── GIVEN RECORDS ──

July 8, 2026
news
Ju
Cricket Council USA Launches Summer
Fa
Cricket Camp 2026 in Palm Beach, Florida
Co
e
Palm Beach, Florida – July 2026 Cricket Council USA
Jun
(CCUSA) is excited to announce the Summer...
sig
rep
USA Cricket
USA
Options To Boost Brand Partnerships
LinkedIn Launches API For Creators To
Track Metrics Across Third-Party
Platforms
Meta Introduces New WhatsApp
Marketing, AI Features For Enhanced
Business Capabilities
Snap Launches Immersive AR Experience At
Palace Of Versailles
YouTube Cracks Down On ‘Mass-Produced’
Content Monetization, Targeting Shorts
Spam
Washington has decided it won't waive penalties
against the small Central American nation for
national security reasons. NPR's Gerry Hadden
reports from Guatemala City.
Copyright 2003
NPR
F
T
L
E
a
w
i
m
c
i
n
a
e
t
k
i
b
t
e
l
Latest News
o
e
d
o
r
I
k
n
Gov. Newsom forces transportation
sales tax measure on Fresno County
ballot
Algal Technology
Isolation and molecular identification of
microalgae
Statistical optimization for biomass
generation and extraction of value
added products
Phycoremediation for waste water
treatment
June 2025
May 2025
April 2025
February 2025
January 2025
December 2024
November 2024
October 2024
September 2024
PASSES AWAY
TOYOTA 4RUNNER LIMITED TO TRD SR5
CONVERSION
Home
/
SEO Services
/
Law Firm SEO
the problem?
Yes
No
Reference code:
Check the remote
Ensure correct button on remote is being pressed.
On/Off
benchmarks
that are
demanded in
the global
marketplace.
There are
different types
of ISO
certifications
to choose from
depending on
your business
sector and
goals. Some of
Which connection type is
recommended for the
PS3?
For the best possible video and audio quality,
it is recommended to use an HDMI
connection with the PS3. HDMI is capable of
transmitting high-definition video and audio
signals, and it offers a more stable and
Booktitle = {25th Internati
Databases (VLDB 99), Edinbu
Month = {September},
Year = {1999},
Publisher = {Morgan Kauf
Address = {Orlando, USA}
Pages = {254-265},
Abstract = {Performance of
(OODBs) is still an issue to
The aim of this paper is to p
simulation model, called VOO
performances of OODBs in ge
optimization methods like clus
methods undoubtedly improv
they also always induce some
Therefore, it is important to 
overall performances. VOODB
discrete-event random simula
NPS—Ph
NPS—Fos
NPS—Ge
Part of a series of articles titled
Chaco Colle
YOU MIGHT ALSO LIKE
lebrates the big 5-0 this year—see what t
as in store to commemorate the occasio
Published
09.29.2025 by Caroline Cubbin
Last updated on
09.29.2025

───

[THE TASK]:
Please return every entry exactly as it appears.

[PROBLEM SOLUTION]:
July 8, 2026
news
Ju
Cricket Council USA Launches Summer
Fa
Cricket Camp 2026 in Palm Beach, Florida
Co
e
Palm Beach, Florida – July 2026 Cricket Council USA
Jun
(CCUSA) is excited to announce the Summer...
sig
rep
USA Cricket
USA
Options To Boost Brand Partnerships
LinkedIn Launches API For Creators To
Track Metrics Across Third-Party
Platforms
Meta Introduces New WhatsApp
Marketing, AI Features For Enhanced
Business Capabilities
Snap Launches Immersive AR Experience At
Palace Of Versailles
YouTube Cracks Down On ‘Mass-Produced’
Content Monetization, Targeting Shorts
Spam
Washington has decided it won't waive penalties
against the small Central American nation for
national security reasons. NPR's Gerry Hadden
reports from Guatemala City.
Copyright 2003
NPR
F
T
L
E
a
w
i
m
c
i
n
a
e
t
k
i
b
t
e
l
Latest News
o
e
d
o
r
I
k
n
Gov. Newsom forces transportation
sales tax measure on Fresno County
ballot
Algal Technology
Isolation and molecular identification of
microalgae
Statistical optimization for biomass
generation and extraction of value
added products
Phycoremediation for waste water
treatment
June 2025
May 2025
April 2025
February 2025
January 2025
December 2024
November 2024
October 2024
September 2024
PASSES AWAY
TOYOTA 4RUNNER LIMITED TO TRD SR5
CONVERSION
Home
/
SEO Services
/
Law Firm SEO
the problem?
Yes
No
Reference code:
Check the remote
Ensure correct button on remote is being pressed.
On/Off
benchmarks
that are
demanded in
the global
marketplace.
There are
different types
of ISO
certifications
to choose from
depending on
your business
sector and
goals. Some of
Which connection type is
recommended for the
PS3?
For the best possible video and audio quality,
it is recommended to use an HDMI
connection with the PS3. HDMI is capable of
transmitting high-definition video and audio
signals, and it offers a more stable and
Booktitle = {25th Internati
Databases (VLDB 99), Edinbu
Month = {September},
Year = {1999},
Publisher = {Morgan Kauf
Address = {Orlando, USA}
Pages = {254-265},
Abstract = {Performance of
(OODBs) is still an issue to
The aim of this paper is to p
simulation model, called VOO
performances of OODBs in ge
optimization methods like clus
methods undoubtedly improv
they also always induce some
Therefore, it is important to 
overall performances. VOODB
discrete-event random simula
NPS—Ph
NPS—Fos
NPS—Ge
Part of a series of articles titled
Chaco Colle
YOU MIGHT ALSO LIKE
lebrates the big 5-0 this year—see what t
as in store to commemorate the occasio
Published
09.29.2025 by Caroline Cubbin
Last updated on
09.29.2025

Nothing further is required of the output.